Esa Europa que nos salva
La construcción europea se empezó por el tejado. Quizá era difícil hacerlo de otra manera, pero lo cierto es que tuvimos antes un mercado y una moneda común que una política global. Hemos sido incapaces durante años de ponernos de acuerdo sobre cómo organizar las relaciones exteriores, la fiscalidad general u otros aspectos de gobierno. En cambio, y pese a las complejidades, construimos un mercado con una misma unidad de cuenta no sólo teórica, sino incluso real.
De allí nació el BCE, ese instrumento de coordinación monetaria que tiene por objeto controlar la política monetaria del euro y que debe prestar especial atención a la evolución de la inflación del conjunto del área. Mucho se ha criticado que Europa se dotase de un organismo conjunto para esas funciones y dejara la fiscalidad o las políticas presupuestarias al libre albedrío de cada país. Los estados defendían que esa era su parcela de soberanía, pero jamás han ocultado los problemas que esa discrecionalidad supone.
La UE, que en su día fue un proyecto discutible, hoy constituye un instrumento de cohesión casi incuestionable
Los más críticos con la débil construcción europea siempre han castigado el procedimiento por el que la Unión Europea (UE) construyó sus cimientos.
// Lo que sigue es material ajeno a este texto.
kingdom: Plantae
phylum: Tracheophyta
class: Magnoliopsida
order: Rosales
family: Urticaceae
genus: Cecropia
Y es cierto que tienen parte de razón cuando vemos que las grandes empresas son mejor tratadas en unos estados que en otros hasta causar una cierta competencia tributaria que acaba primando a las más listas en la optimización fiscal.
Pero, y a pesar de todas las salvedades, la UE que criticamos puede ser también una riqueza en sí misma. Sin ella, sin actuaciones como las que ayer puso en marcha el BCE, el continente hubiera dejado de ser un mercado. ¿Podríamos vivir así a estas alturas del siglo XXI? En opinión de algunos en Grecia o en España, el modelo es prescindible. Son los mismos que dicen con la boca abierta que dejarán de pagar la deuda y con la boca casi cerrada intentan buscar soluciones para el alto endeudamiento de sus países. La verdad es que lo que en su día fue un proyecto discutible hoy constituye un instrumento de cohesión casi incuestionable. El debate sobre el asunto es más propio de cómo debe actuar que sobre la propia unión.
El BCE intenta salvar con el manejo de la masa monetaria los problemas de deflación y de coste de la deuda que soportan varios países. Antes lo han hecho con éxito Japón y Estados Unidos. Aunque nos cueste entenderlo, es obvio que la UE y sus instituciones comunitarias tienen utilidad en casos como el actual. Los euroescépticos, que abundan en tiempos de crisis, deberían apreciar esa fuerza que tiene la cohesión, por más burócratas y políticos prescindibles que sea necesario soportar.